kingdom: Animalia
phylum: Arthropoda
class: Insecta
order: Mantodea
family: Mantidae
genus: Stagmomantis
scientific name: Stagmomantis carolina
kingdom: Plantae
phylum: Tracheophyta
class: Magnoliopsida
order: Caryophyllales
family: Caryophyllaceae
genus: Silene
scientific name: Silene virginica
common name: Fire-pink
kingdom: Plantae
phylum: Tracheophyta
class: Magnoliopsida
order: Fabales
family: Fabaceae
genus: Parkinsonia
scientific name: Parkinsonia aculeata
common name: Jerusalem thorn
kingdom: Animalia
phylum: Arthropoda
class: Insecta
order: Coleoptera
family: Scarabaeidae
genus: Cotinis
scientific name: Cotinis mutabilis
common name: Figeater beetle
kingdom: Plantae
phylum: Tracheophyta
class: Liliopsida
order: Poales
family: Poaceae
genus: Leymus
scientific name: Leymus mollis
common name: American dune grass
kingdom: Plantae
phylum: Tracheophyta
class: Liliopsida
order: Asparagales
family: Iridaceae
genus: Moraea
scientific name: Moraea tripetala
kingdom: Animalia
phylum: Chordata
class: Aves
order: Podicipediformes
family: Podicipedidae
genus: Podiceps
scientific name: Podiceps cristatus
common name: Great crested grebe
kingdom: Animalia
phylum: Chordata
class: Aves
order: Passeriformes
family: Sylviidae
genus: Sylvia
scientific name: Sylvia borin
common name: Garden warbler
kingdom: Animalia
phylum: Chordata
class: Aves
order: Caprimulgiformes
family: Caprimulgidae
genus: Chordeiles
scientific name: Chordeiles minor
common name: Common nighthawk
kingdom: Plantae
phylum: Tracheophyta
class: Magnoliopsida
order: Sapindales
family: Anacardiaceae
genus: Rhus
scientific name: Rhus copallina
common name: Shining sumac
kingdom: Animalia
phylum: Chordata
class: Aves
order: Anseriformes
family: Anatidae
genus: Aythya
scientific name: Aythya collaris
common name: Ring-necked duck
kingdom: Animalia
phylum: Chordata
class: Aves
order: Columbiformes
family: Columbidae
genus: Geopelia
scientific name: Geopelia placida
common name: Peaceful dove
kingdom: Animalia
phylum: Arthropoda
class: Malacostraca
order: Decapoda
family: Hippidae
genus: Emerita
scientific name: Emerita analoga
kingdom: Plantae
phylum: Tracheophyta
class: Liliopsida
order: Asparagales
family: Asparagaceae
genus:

•••

• WHAT YOU WILL DO:
Copy out the data above verbatim, from its first line through the line containing "genus: Rhus". Include both of those lines.

• TASK RESPONSE:
kingdom: Animalia
phylum: Arthropoda
class: Insecta
order: Mantodea
family: Mantidae
genus: Stagmomantis
scientific name: Stagmomantis carolina
kingdom: Plantae
phylum: Tracheophyta
class: Magnoliopsida
order: Caryophyllales
family: Caryophyllaceae
genus: Silene
scientific name: Silene virginica
common name: Fire-pink
kingdom: Plantae
phylum: Tracheophyta
class: Magnoliopsida
order: Fabales
family: Fabaceae
genus: Parkinsonia
scientific name: Parkinsonia aculeata
common name: Jerusalem thorn
kingdom: Animalia
phylum: Arthropoda
class: Insecta
order: Coleoptera
family: Scarabaeidae
genus: Cotinis
scientific name: Cotinis mutabilis
common name: Figeater beetle
kingdom: Plantae
phylum: Tracheophyta
class: Liliopsida
order: Poales
family: Poaceae
genus: Leymus
scientific name: Leymus mollis
common name: American dune grass
kingdom: Plantae
phylum: Tracheophyta
class: Liliopsida
order: Asparagales
family: Iridaceae
genus: Moraea
scientific name: Moraea tripetala
kingdom: Animalia
phylum: Chordata
class: Aves
order: Podicipediformes
family: Podicipedidae
genus: Podiceps
scientific name: Podiceps cristatus
common name: Great crested grebe
kingdom: Animalia
phylum: Chordata
class: Aves
order: Passeriformes
family: Sylviidae
genus: Sylvia
scientific name: Sylvia borin
common name: Garden warbler
kingdom: Animalia
phylum: Chordata
class: Aves
order: Caprimulgiformes
family: Caprimulgidae
genus: Chordeiles
scientific name: Chordeiles minor
common name: Common nighthawk
kingdom: Plantae
phylum: Tracheophyta
class: Magnoliopsida
order: Sapindales
family: Anacardiaceae
genus: Rhus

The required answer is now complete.